KEÇİYİ VERİN
Gelecek konuklarını nasıl ağırlayacağını kara kara düşünen Bektaşinin gözü, Yahudi olan komşusunun keçilerine takılmış. Keçilerden birini çaktırmadan alıp kesmiş. Durumu fark eden Yahudi; "Kadıya gitsem Kadı da Bektaşide Müslüman, ben Yahudiyim. Davayı kazanamam. Hadi kazandım, Bektaşinin nesi var ki, hakkımı alabileyim!... Biz artık Allahın huzurunda hesaplaşırız... düşüncesi ile şikayetçi olmamış.

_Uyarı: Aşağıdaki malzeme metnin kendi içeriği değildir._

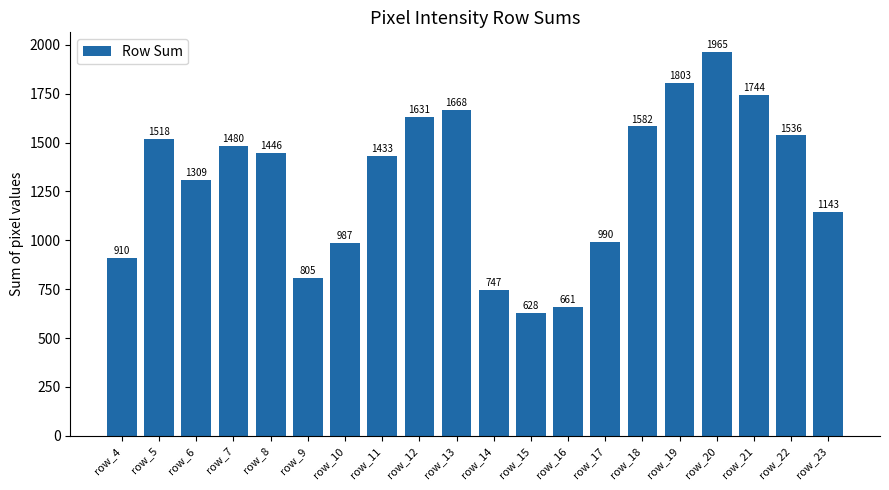

Reading left to right, transcribe all the data shown in this chart.

910	1518	1309	1480	1446	805	987	1433	1631	1668	747	628	661	990	1582	1803	1965	1744	1536	1143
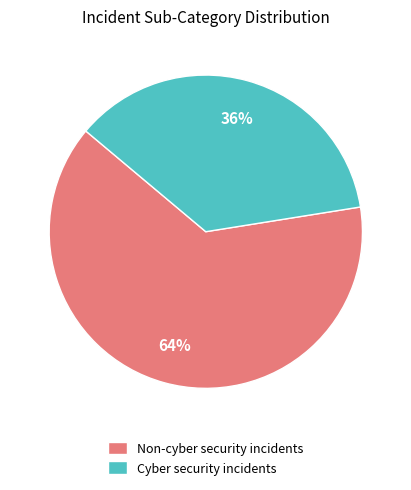

The Cyber security incidents slice represents 47% of the pie. True or false?

False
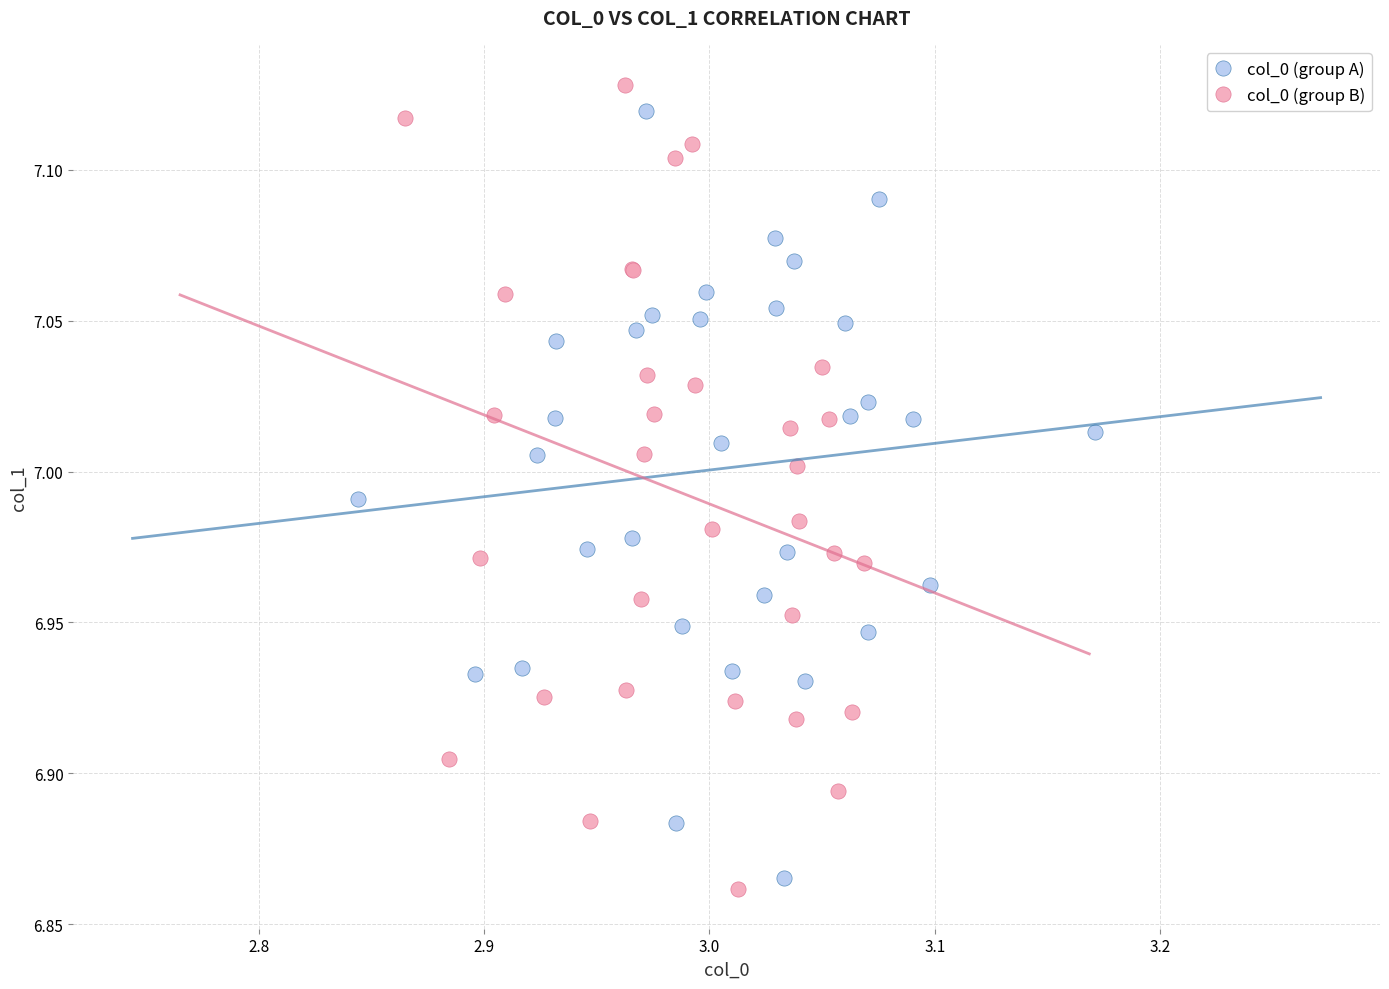

What are all the series names shown in the legend?

col_0 (group A), col_0 (group B)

Gel zaman git zaman her ikisi de rahmetli olmuş. Yahudi, ahrette Bektaşiden davacı olmuş. Mahkeme kurulmuş ve Bektaşiye sormuşlar:
-Sen Yahudi komşundan habersiz keçisini kesmişsin!
-Kesmedim, demiş Bektaşi.
-Ben gözlerimle gördüm demiş, Yahudi.
Bektaşi Bir mahkemede bir adam hem şahit, hem davacı olamaz. Diye itiraz etmiş.
-Haklısın ama, günahların arasında keçiyi kestiğinde yazılı, demişler.
Bektaşi bu kez, Mahkeme hakimi aynı zamanda şahitlik yapamaz. Diye itiraz etmiş.
-Gene haklısın; o zaman getirin keçiyi ona soralım... demişler.
Bektaşi son bir çaba ile çözüm yolu önermiş:
-Ne!... Keçi burada mı?... Verin keçiyi o zaman bu Yahudi'ye... Bitsin bu dava!
**
ORUÇ GİTTİ
Oruç tutan Bektaşi pek fena susamış. Gürül gürül akan çeşmeyi görünce de dayanamayıp ağzını dayayıp kana kana çeşmeden su içmiş. Bu sırada oradan geçen komşusu seslenmiş:
-Aman erenler ne yaptın? Oruç gitti!
Bektaşi, ağzının iki yanından süzülen sular bağrına doğru inerken cevap vermiş :
-Oruç gitti ama fakire de can geldi!
**
KAÇ GÜN?
Adama sormuşlar :
-Kaç gün oruç tuttun?
-Hastalığım nedeniyle, ancak bir gün tutabildim! Demiş.
Aynı soru, orada bulunan Bektaşiye sorulunca, hiç istifini bozmadan yanıt vermiş:
-Bu arkadaş benden bir gün fazla tutmuş!